- **SEÇÃO DO TEXTO**

★ ★ ★ ★ ★ ★ ★

Assim também entende a doutrina e a jurisprudência majoritária. Em
posição isolada Magano, advogando pelo não enquadramento como
doméstico quando os serviços não forem “próprios da vida do lar”.
Logo, o serviço pode ser manual ou intelectual, especializado ou não
especializado. Assim, poderão se enquadrar como trabalhadores
domésticos, motoristas particulares, professores particulares,
secretárias particulares, enfermeiras particulares, desde que presentes
os elementos caracterizadores da estrutura da relação empregatícia
doméstica. Convém destacar o comentário de Orlando Gomes:
A natureza da função do empregado é imprestável para definir a qualidade de
doméstico. Um cozinheiro pode servir tanto a uma residência particular como a
uma casa de pasto. Um professor pode ensinar num estabelecimento público ou
privado ou no âmbito residencial da família.
Portanto, a natureza intelectual ou manual da atividade não exclui a qualidade do
doméstico.
b) Continuidade
A lei do doméstico (Lei no 5.859/72, art. 1o) preferiu a expressão “natureza
contínua” no lugar da utilizada pela CLT (art. 3o) “natureza não eventual”. Tal
diferenciação fez surgir duas interpretações.
A primeira corrente entende que é irrelevante a diferença e que os critérios para
apreciação do trabalho contínuo são os mesmos para o trabalho não eventual da
CLT, isto é, o que importa é a necessidade permanente da mão-de-obra do
doméstico, que é demonstrada pela repetição de seu trabalho durante todo o
contrato, mesmo que exercida uma só vez por semana, por quinzena ou mês, mas
durante muitos meses ou anos. Alguns autores chamam esta corrente de teoria
da descontinuidade.
Para os defensores7, desta tese, seria doméstico tanto o empregado que trabalha
de segunda a sexta, durante seis anos para uma família, como aquele que trabalha
apenas às segundas-feiras para a mesma família, durante estes mesmos seis anos.

★ ★ ★ ★ ★ ★ ★

- **DADOS REGISTRADOS**
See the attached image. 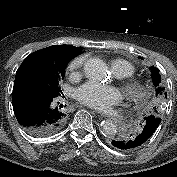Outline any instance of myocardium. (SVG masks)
<instances>
[{
	"instance_id": "1",
	"label": "myocardium",
	"mask_w": 177,
	"mask_h": 177,
	"mask_svg": "<svg viewBox=\"0 0 177 177\" xmlns=\"http://www.w3.org/2000/svg\"><path fill=\"white\" fill-rule=\"evenodd\" d=\"M122 88L128 99L140 101L147 95L144 84L138 78H129L122 82Z\"/></svg>"
}]
</instances>
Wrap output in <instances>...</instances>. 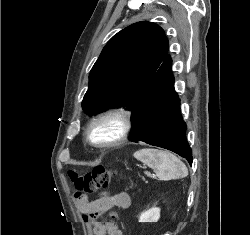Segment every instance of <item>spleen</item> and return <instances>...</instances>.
Segmentation results:
<instances>
[{"mask_svg":"<svg viewBox=\"0 0 250 235\" xmlns=\"http://www.w3.org/2000/svg\"><path fill=\"white\" fill-rule=\"evenodd\" d=\"M134 157L154 169L160 180L184 178L188 175L186 165L174 154L158 149H142Z\"/></svg>","mask_w":250,"mask_h":235,"instance_id":"obj_1","label":"spleen"}]
</instances>
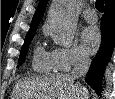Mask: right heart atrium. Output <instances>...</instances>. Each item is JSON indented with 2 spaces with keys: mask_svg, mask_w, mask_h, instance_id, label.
Segmentation results:
<instances>
[{
  "mask_svg": "<svg viewBox=\"0 0 115 99\" xmlns=\"http://www.w3.org/2000/svg\"><path fill=\"white\" fill-rule=\"evenodd\" d=\"M50 55L54 70L60 72H67L88 60L84 49L76 43L66 47H56L50 52Z\"/></svg>",
  "mask_w": 115,
  "mask_h": 99,
  "instance_id": "right-heart-atrium-1",
  "label": "right heart atrium"
}]
</instances>
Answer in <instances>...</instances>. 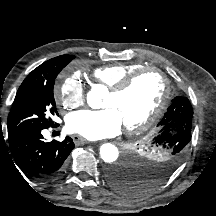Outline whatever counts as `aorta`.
I'll return each instance as SVG.
<instances>
[{
	"label": "aorta",
	"mask_w": 216,
	"mask_h": 216,
	"mask_svg": "<svg viewBox=\"0 0 216 216\" xmlns=\"http://www.w3.org/2000/svg\"><path fill=\"white\" fill-rule=\"evenodd\" d=\"M104 87L95 85L87 94V103L93 109H98L101 105V98L103 96ZM100 156L106 163H114L119 156L118 148L111 143H105L100 147Z\"/></svg>",
	"instance_id": "762f6f07"
}]
</instances>
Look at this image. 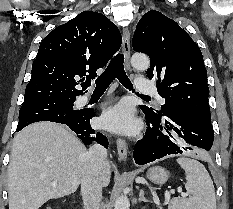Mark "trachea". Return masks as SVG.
<instances>
[{
    "instance_id": "obj_1",
    "label": "trachea",
    "mask_w": 233,
    "mask_h": 209,
    "mask_svg": "<svg viewBox=\"0 0 233 209\" xmlns=\"http://www.w3.org/2000/svg\"><path fill=\"white\" fill-rule=\"evenodd\" d=\"M117 78L119 82L127 89L135 91L133 89V85L128 78L125 70H124V56L121 53H118L116 56L112 58L106 70L103 72L101 76H99L96 81L95 90H106L111 82ZM138 95L150 98V96L142 95L137 93Z\"/></svg>"
}]
</instances>
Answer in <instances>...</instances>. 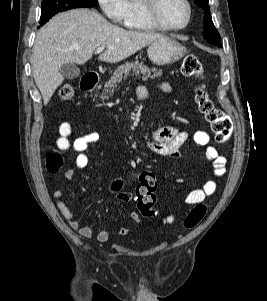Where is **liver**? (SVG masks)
<instances>
[{
	"label": "liver",
	"instance_id": "6515ba94",
	"mask_svg": "<svg viewBox=\"0 0 267 301\" xmlns=\"http://www.w3.org/2000/svg\"><path fill=\"white\" fill-rule=\"evenodd\" d=\"M163 37L153 32L128 31L112 25L97 11L74 9L53 17L36 36L32 74L46 105L64 76L66 63L83 65L99 47L107 49L100 61L116 63Z\"/></svg>",
	"mask_w": 267,
	"mask_h": 301
}]
</instances>
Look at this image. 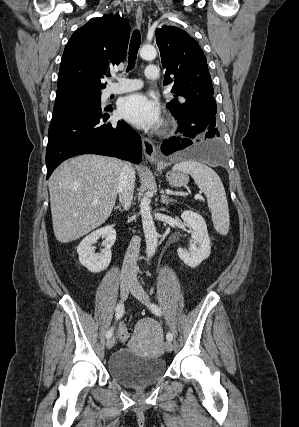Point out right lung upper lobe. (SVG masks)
Returning a JSON list of instances; mask_svg holds the SVG:
<instances>
[{"label":"right lung upper lobe","instance_id":"cb5924a9","mask_svg":"<svg viewBox=\"0 0 299 427\" xmlns=\"http://www.w3.org/2000/svg\"><path fill=\"white\" fill-rule=\"evenodd\" d=\"M130 28L119 15L92 18L67 42L61 60L56 103L101 93V78L125 57Z\"/></svg>","mask_w":299,"mask_h":427}]
</instances>
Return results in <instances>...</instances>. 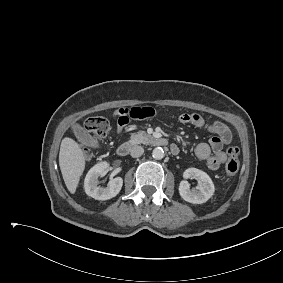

★ ★ ★ ★ ★ ★ ★

- **LISTA DE TAREFAS**
a) No trecho sobre o trabalho doméstico, que expressão a lei do doméstico adotou no lugar de "natureza não eventual", usada pela CLT?
b) Prossiga o trecho sobre o trabalho doméstico a partir do ponto em que ele termina.

- **RESPOSTAS FINAIS**
a) A expressão "natureza contínua".

b)
EMENTA: DOMÉSTICA. VÍNCULO EMPREGATÍCIO PELO PERÍODO
ANTERIOR AO REGISTRO. SERVIÇO DE NATUREZA CONTÍNUA E
SERVIÇO DIÁRIO. DISTINÇÃO. Descontinuidade não se confunde
comintermitência para os efeitos de incidência da legislação trabalhista. A
referência a serviços de natureza contínua, adotada pelo legislador ao esculpir o
art. 1o da Lei no 5.859, de 11 de dezembro de 1972, diz respeito à projeção da
relação no tempo, ou seja, ao caráter continuado do acordo de vontades (tácito ou
expresso), que lhe confere feição de permanência, em contraponto à idéia de
eventualidade, que traz em si acepção oposta, de esporadicidade, do que é
fortuito, episódico, ocasional, com manifesta carga de álea incompatível com o
perfil do vínculo de emprego. Desse modo, enquanto elemento tipificador do
contrato de emprego, a continuidade a que alude a legislação que regula o
trabalho doméstico não pressupõe ativação diária ou ininterrupta e muito menos
afasta a possibilidade de que em se tratando de prestação descontínua (não
diária), mas sendo contínua a relação, torne-se possível o reconhecimento do
liame empregatício. Vale dizer que mesmo se realizando a prestação laboral em
dias alternados (não seqüenciais), porém certos, sem qualquer álea, de acordo
com o pactuado entre as partes, é de se reconhecer vínculo pelo período anterior
ao registro, de empregada doméstica que prestou serviços três vezes por semana,
por quase uma década, em residência familiar, mormente em vista da
circunstância de que o próprio empregador veio a anotar-lhe a CTPS no terceiro
ano trabalhado, sem fazer prova de que a partir daí teria havido qualquer
mudança nos misteres.
Inteligênciado art. 1 o da Lei n o 5.859/72. Ac. 20050677254.
Proc. 01336.2003.025.02.00.6. 4a T. SP, Rel. Ricardo Artur Costa e
Trigueiros, julgado em 27/09/05, publicado em 07/10/05.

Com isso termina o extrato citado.